Data for analysis:

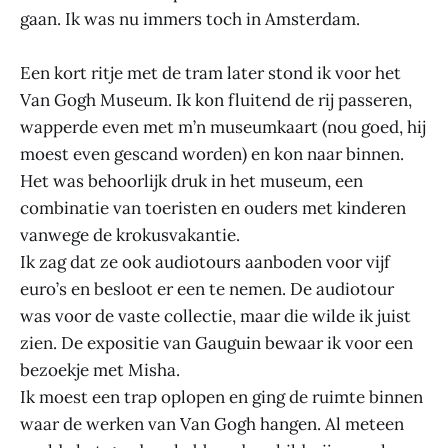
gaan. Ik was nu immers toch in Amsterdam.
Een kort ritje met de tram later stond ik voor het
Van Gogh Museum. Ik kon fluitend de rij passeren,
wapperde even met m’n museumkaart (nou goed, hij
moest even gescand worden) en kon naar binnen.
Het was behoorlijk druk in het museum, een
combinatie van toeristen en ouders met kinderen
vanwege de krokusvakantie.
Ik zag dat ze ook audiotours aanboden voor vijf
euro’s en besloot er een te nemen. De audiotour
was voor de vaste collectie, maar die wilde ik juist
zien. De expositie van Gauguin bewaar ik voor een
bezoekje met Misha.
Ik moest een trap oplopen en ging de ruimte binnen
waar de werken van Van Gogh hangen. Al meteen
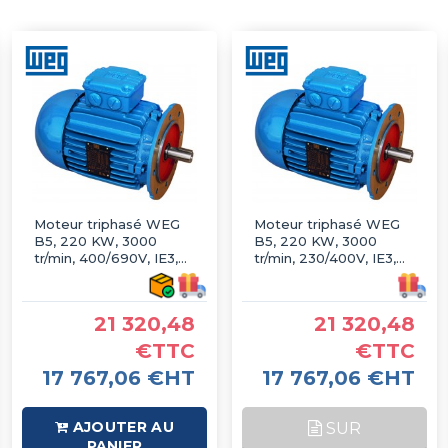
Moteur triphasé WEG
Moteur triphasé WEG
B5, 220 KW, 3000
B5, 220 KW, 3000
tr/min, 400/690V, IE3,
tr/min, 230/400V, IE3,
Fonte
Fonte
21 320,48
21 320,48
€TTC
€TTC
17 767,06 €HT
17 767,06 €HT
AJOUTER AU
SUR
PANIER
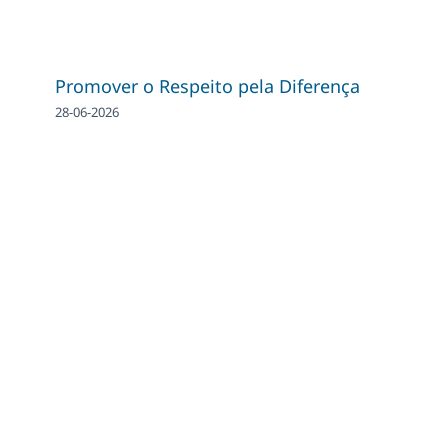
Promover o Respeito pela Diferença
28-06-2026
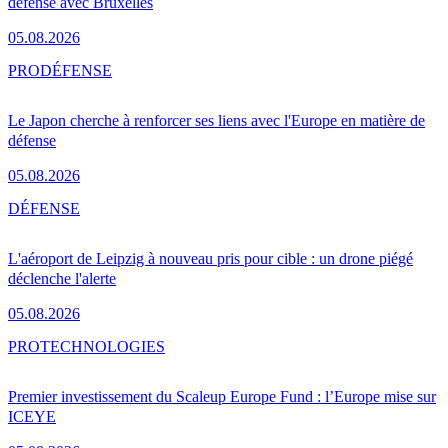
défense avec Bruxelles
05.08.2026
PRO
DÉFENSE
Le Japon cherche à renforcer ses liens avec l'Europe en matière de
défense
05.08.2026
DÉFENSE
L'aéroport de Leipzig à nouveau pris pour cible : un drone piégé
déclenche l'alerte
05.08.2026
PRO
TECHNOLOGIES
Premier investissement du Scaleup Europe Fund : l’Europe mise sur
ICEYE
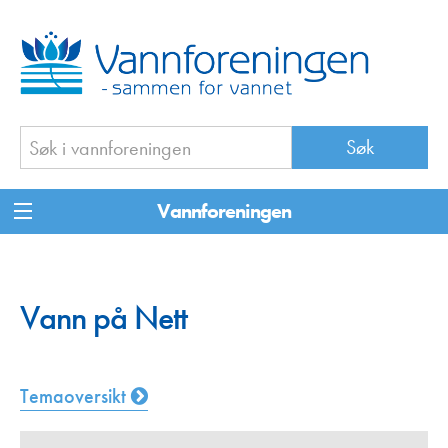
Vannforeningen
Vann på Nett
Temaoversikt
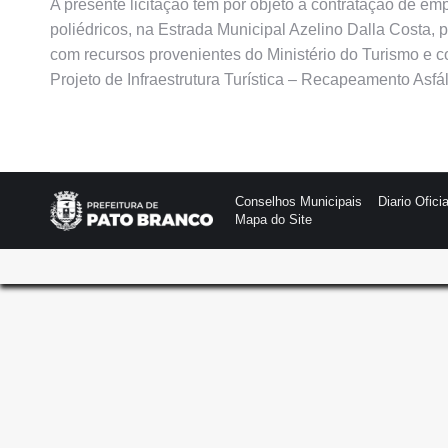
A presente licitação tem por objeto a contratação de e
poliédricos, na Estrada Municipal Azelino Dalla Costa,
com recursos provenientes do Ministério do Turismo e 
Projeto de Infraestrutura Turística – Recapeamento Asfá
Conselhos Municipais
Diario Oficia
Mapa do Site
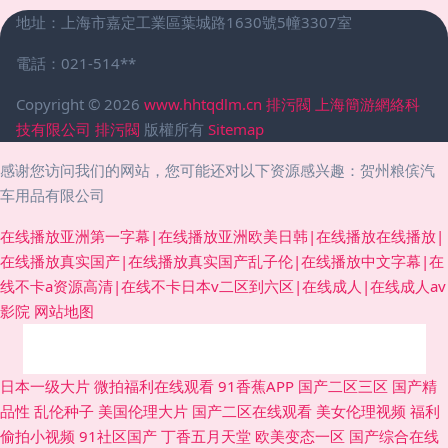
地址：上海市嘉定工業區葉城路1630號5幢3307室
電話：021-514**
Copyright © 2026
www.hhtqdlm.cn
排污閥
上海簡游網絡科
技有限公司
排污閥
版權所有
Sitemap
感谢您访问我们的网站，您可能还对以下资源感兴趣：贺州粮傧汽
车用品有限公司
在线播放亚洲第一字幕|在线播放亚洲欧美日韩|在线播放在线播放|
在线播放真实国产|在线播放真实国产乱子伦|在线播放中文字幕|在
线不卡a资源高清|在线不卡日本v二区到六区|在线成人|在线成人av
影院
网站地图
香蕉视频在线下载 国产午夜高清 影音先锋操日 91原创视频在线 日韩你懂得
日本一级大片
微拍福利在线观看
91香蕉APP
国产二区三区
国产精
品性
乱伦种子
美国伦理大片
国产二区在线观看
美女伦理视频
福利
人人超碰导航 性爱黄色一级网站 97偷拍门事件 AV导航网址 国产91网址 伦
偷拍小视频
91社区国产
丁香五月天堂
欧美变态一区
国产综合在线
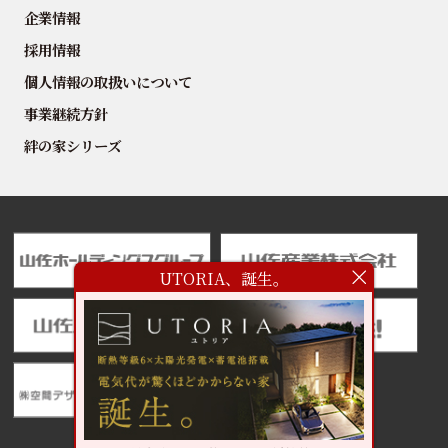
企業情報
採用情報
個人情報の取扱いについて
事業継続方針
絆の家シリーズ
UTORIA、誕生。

Your instructions:
Copy the records exactly, minus any pictures.

Reply:
gaan. Ik was nu immers toch in Amsterdam.
Een kort ritje met de tram later stond ik voor het
Van Gogh Museum. Ik kon fluitend de rij passeren,
wapperde even met m’n museumkaart (nou goed, hij
moest even gescand worden) en kon naar binnen.
Het was behoorlijk druk in het museum, een
combinatie van toeristen en ouders met kinderen
vanwege de krokusvakantie.
Ik zag dat ze ook audiotours aanboden voor vijf
euro’s en besloot er een te nemen. De audiotour
was voor de vaste collectie, maar die wilde ik juist
zien. De expositie van Gauguin bewaar ik voor een
bezoekje met Misha.
Ik moest een trap oplopen en ging de ruimte binnen
waar de werken van Van Gogh hangen. Al meteen
Moteur triphasé WEG
Moteur triphasé WEG
B5, 220 KW, 3000
B5, 220 KW, 3000
tr/min, 400/690V, IE3,
tr/min, 230/400V, IE3,
Fonte
Fonte
21 320,48
21 320,48
€TTC
€TTC
17 767,06 €HT
17 767,06 €HT
AJOUTER AU
SUR
PANIER
Promover o Respeito pela Diferença
28-06-2026
défense avec Bruxelles
05.08.2026
PRO
DÉFENSE
Le Japon cherche à renforcer ses liens avec l'Europe en matière de
défense
05.08.2026
DÉFENSE
L'aéroport de Leipzig à nouveau pris pour cible : un drone piégé
déclenche l'alerte
05.08.2026
PRO
TECHNOLOGIES
Premier investissement du Scaleup Europe Fund : l’Europe mise sur
ICEYE
Vannforeningen
Vann på Nett
Temaoversikt
A presente licitação tem por objeto a contratação de e
poliédricos, na Estrada Municipal Azelino Dalla Costa,
com recursos provenientes do Ministério do Turismo e 
Projeto de Infraestrutura Turística – Recapeamento Asfá
Conselhos Municipais
Diario Oficia
Mapa do Site
地址：上海市嘉定工業區葉城路1630號5幢3307室
電話：021-514**
Copyright © 2026
www.hhtqdlm.cn
排污閥
上海簡游網絡科
技有限公司
排污閥
版權所有
Sitemap
感谢您访问我们的网站，您可能还对以下资源感兴趣：贺州粮傧汽
车用品有限公司
在线播放亚洲第一字幕|在线播放亚洲欧美日韩|在线播放在线播放|
在线播放真实国产|在线播放真实国产乱子伦|在线播放中文字幕|在
线不卡a资源高清|在线不卡日本v二区到六区|在线成人|在线成人av
影院
网站地图
香蕉视频在线下载 国产午夜高清 影音先锋操日 91原创视频在线 日韩你懂得
日本一级大片
微拍福利在线观看
91香蕉APP
国产二区三区
国产精
品性
乱伦种子
美国伦理大片
国产二区在线观看
美女伦理视频
福利
人人超碰导航 性爱黄色一级网站 97偷拍门事件 AV导航网址 国产91网址 伦
偷拍小视频
91社区国产
丁香五月天堂
欧美变态一区
国产综合在线
企業情報
採用情報
個人情報の取扱いについて
事業継続方針
絆の家シリーズ
UTORIA、誕生。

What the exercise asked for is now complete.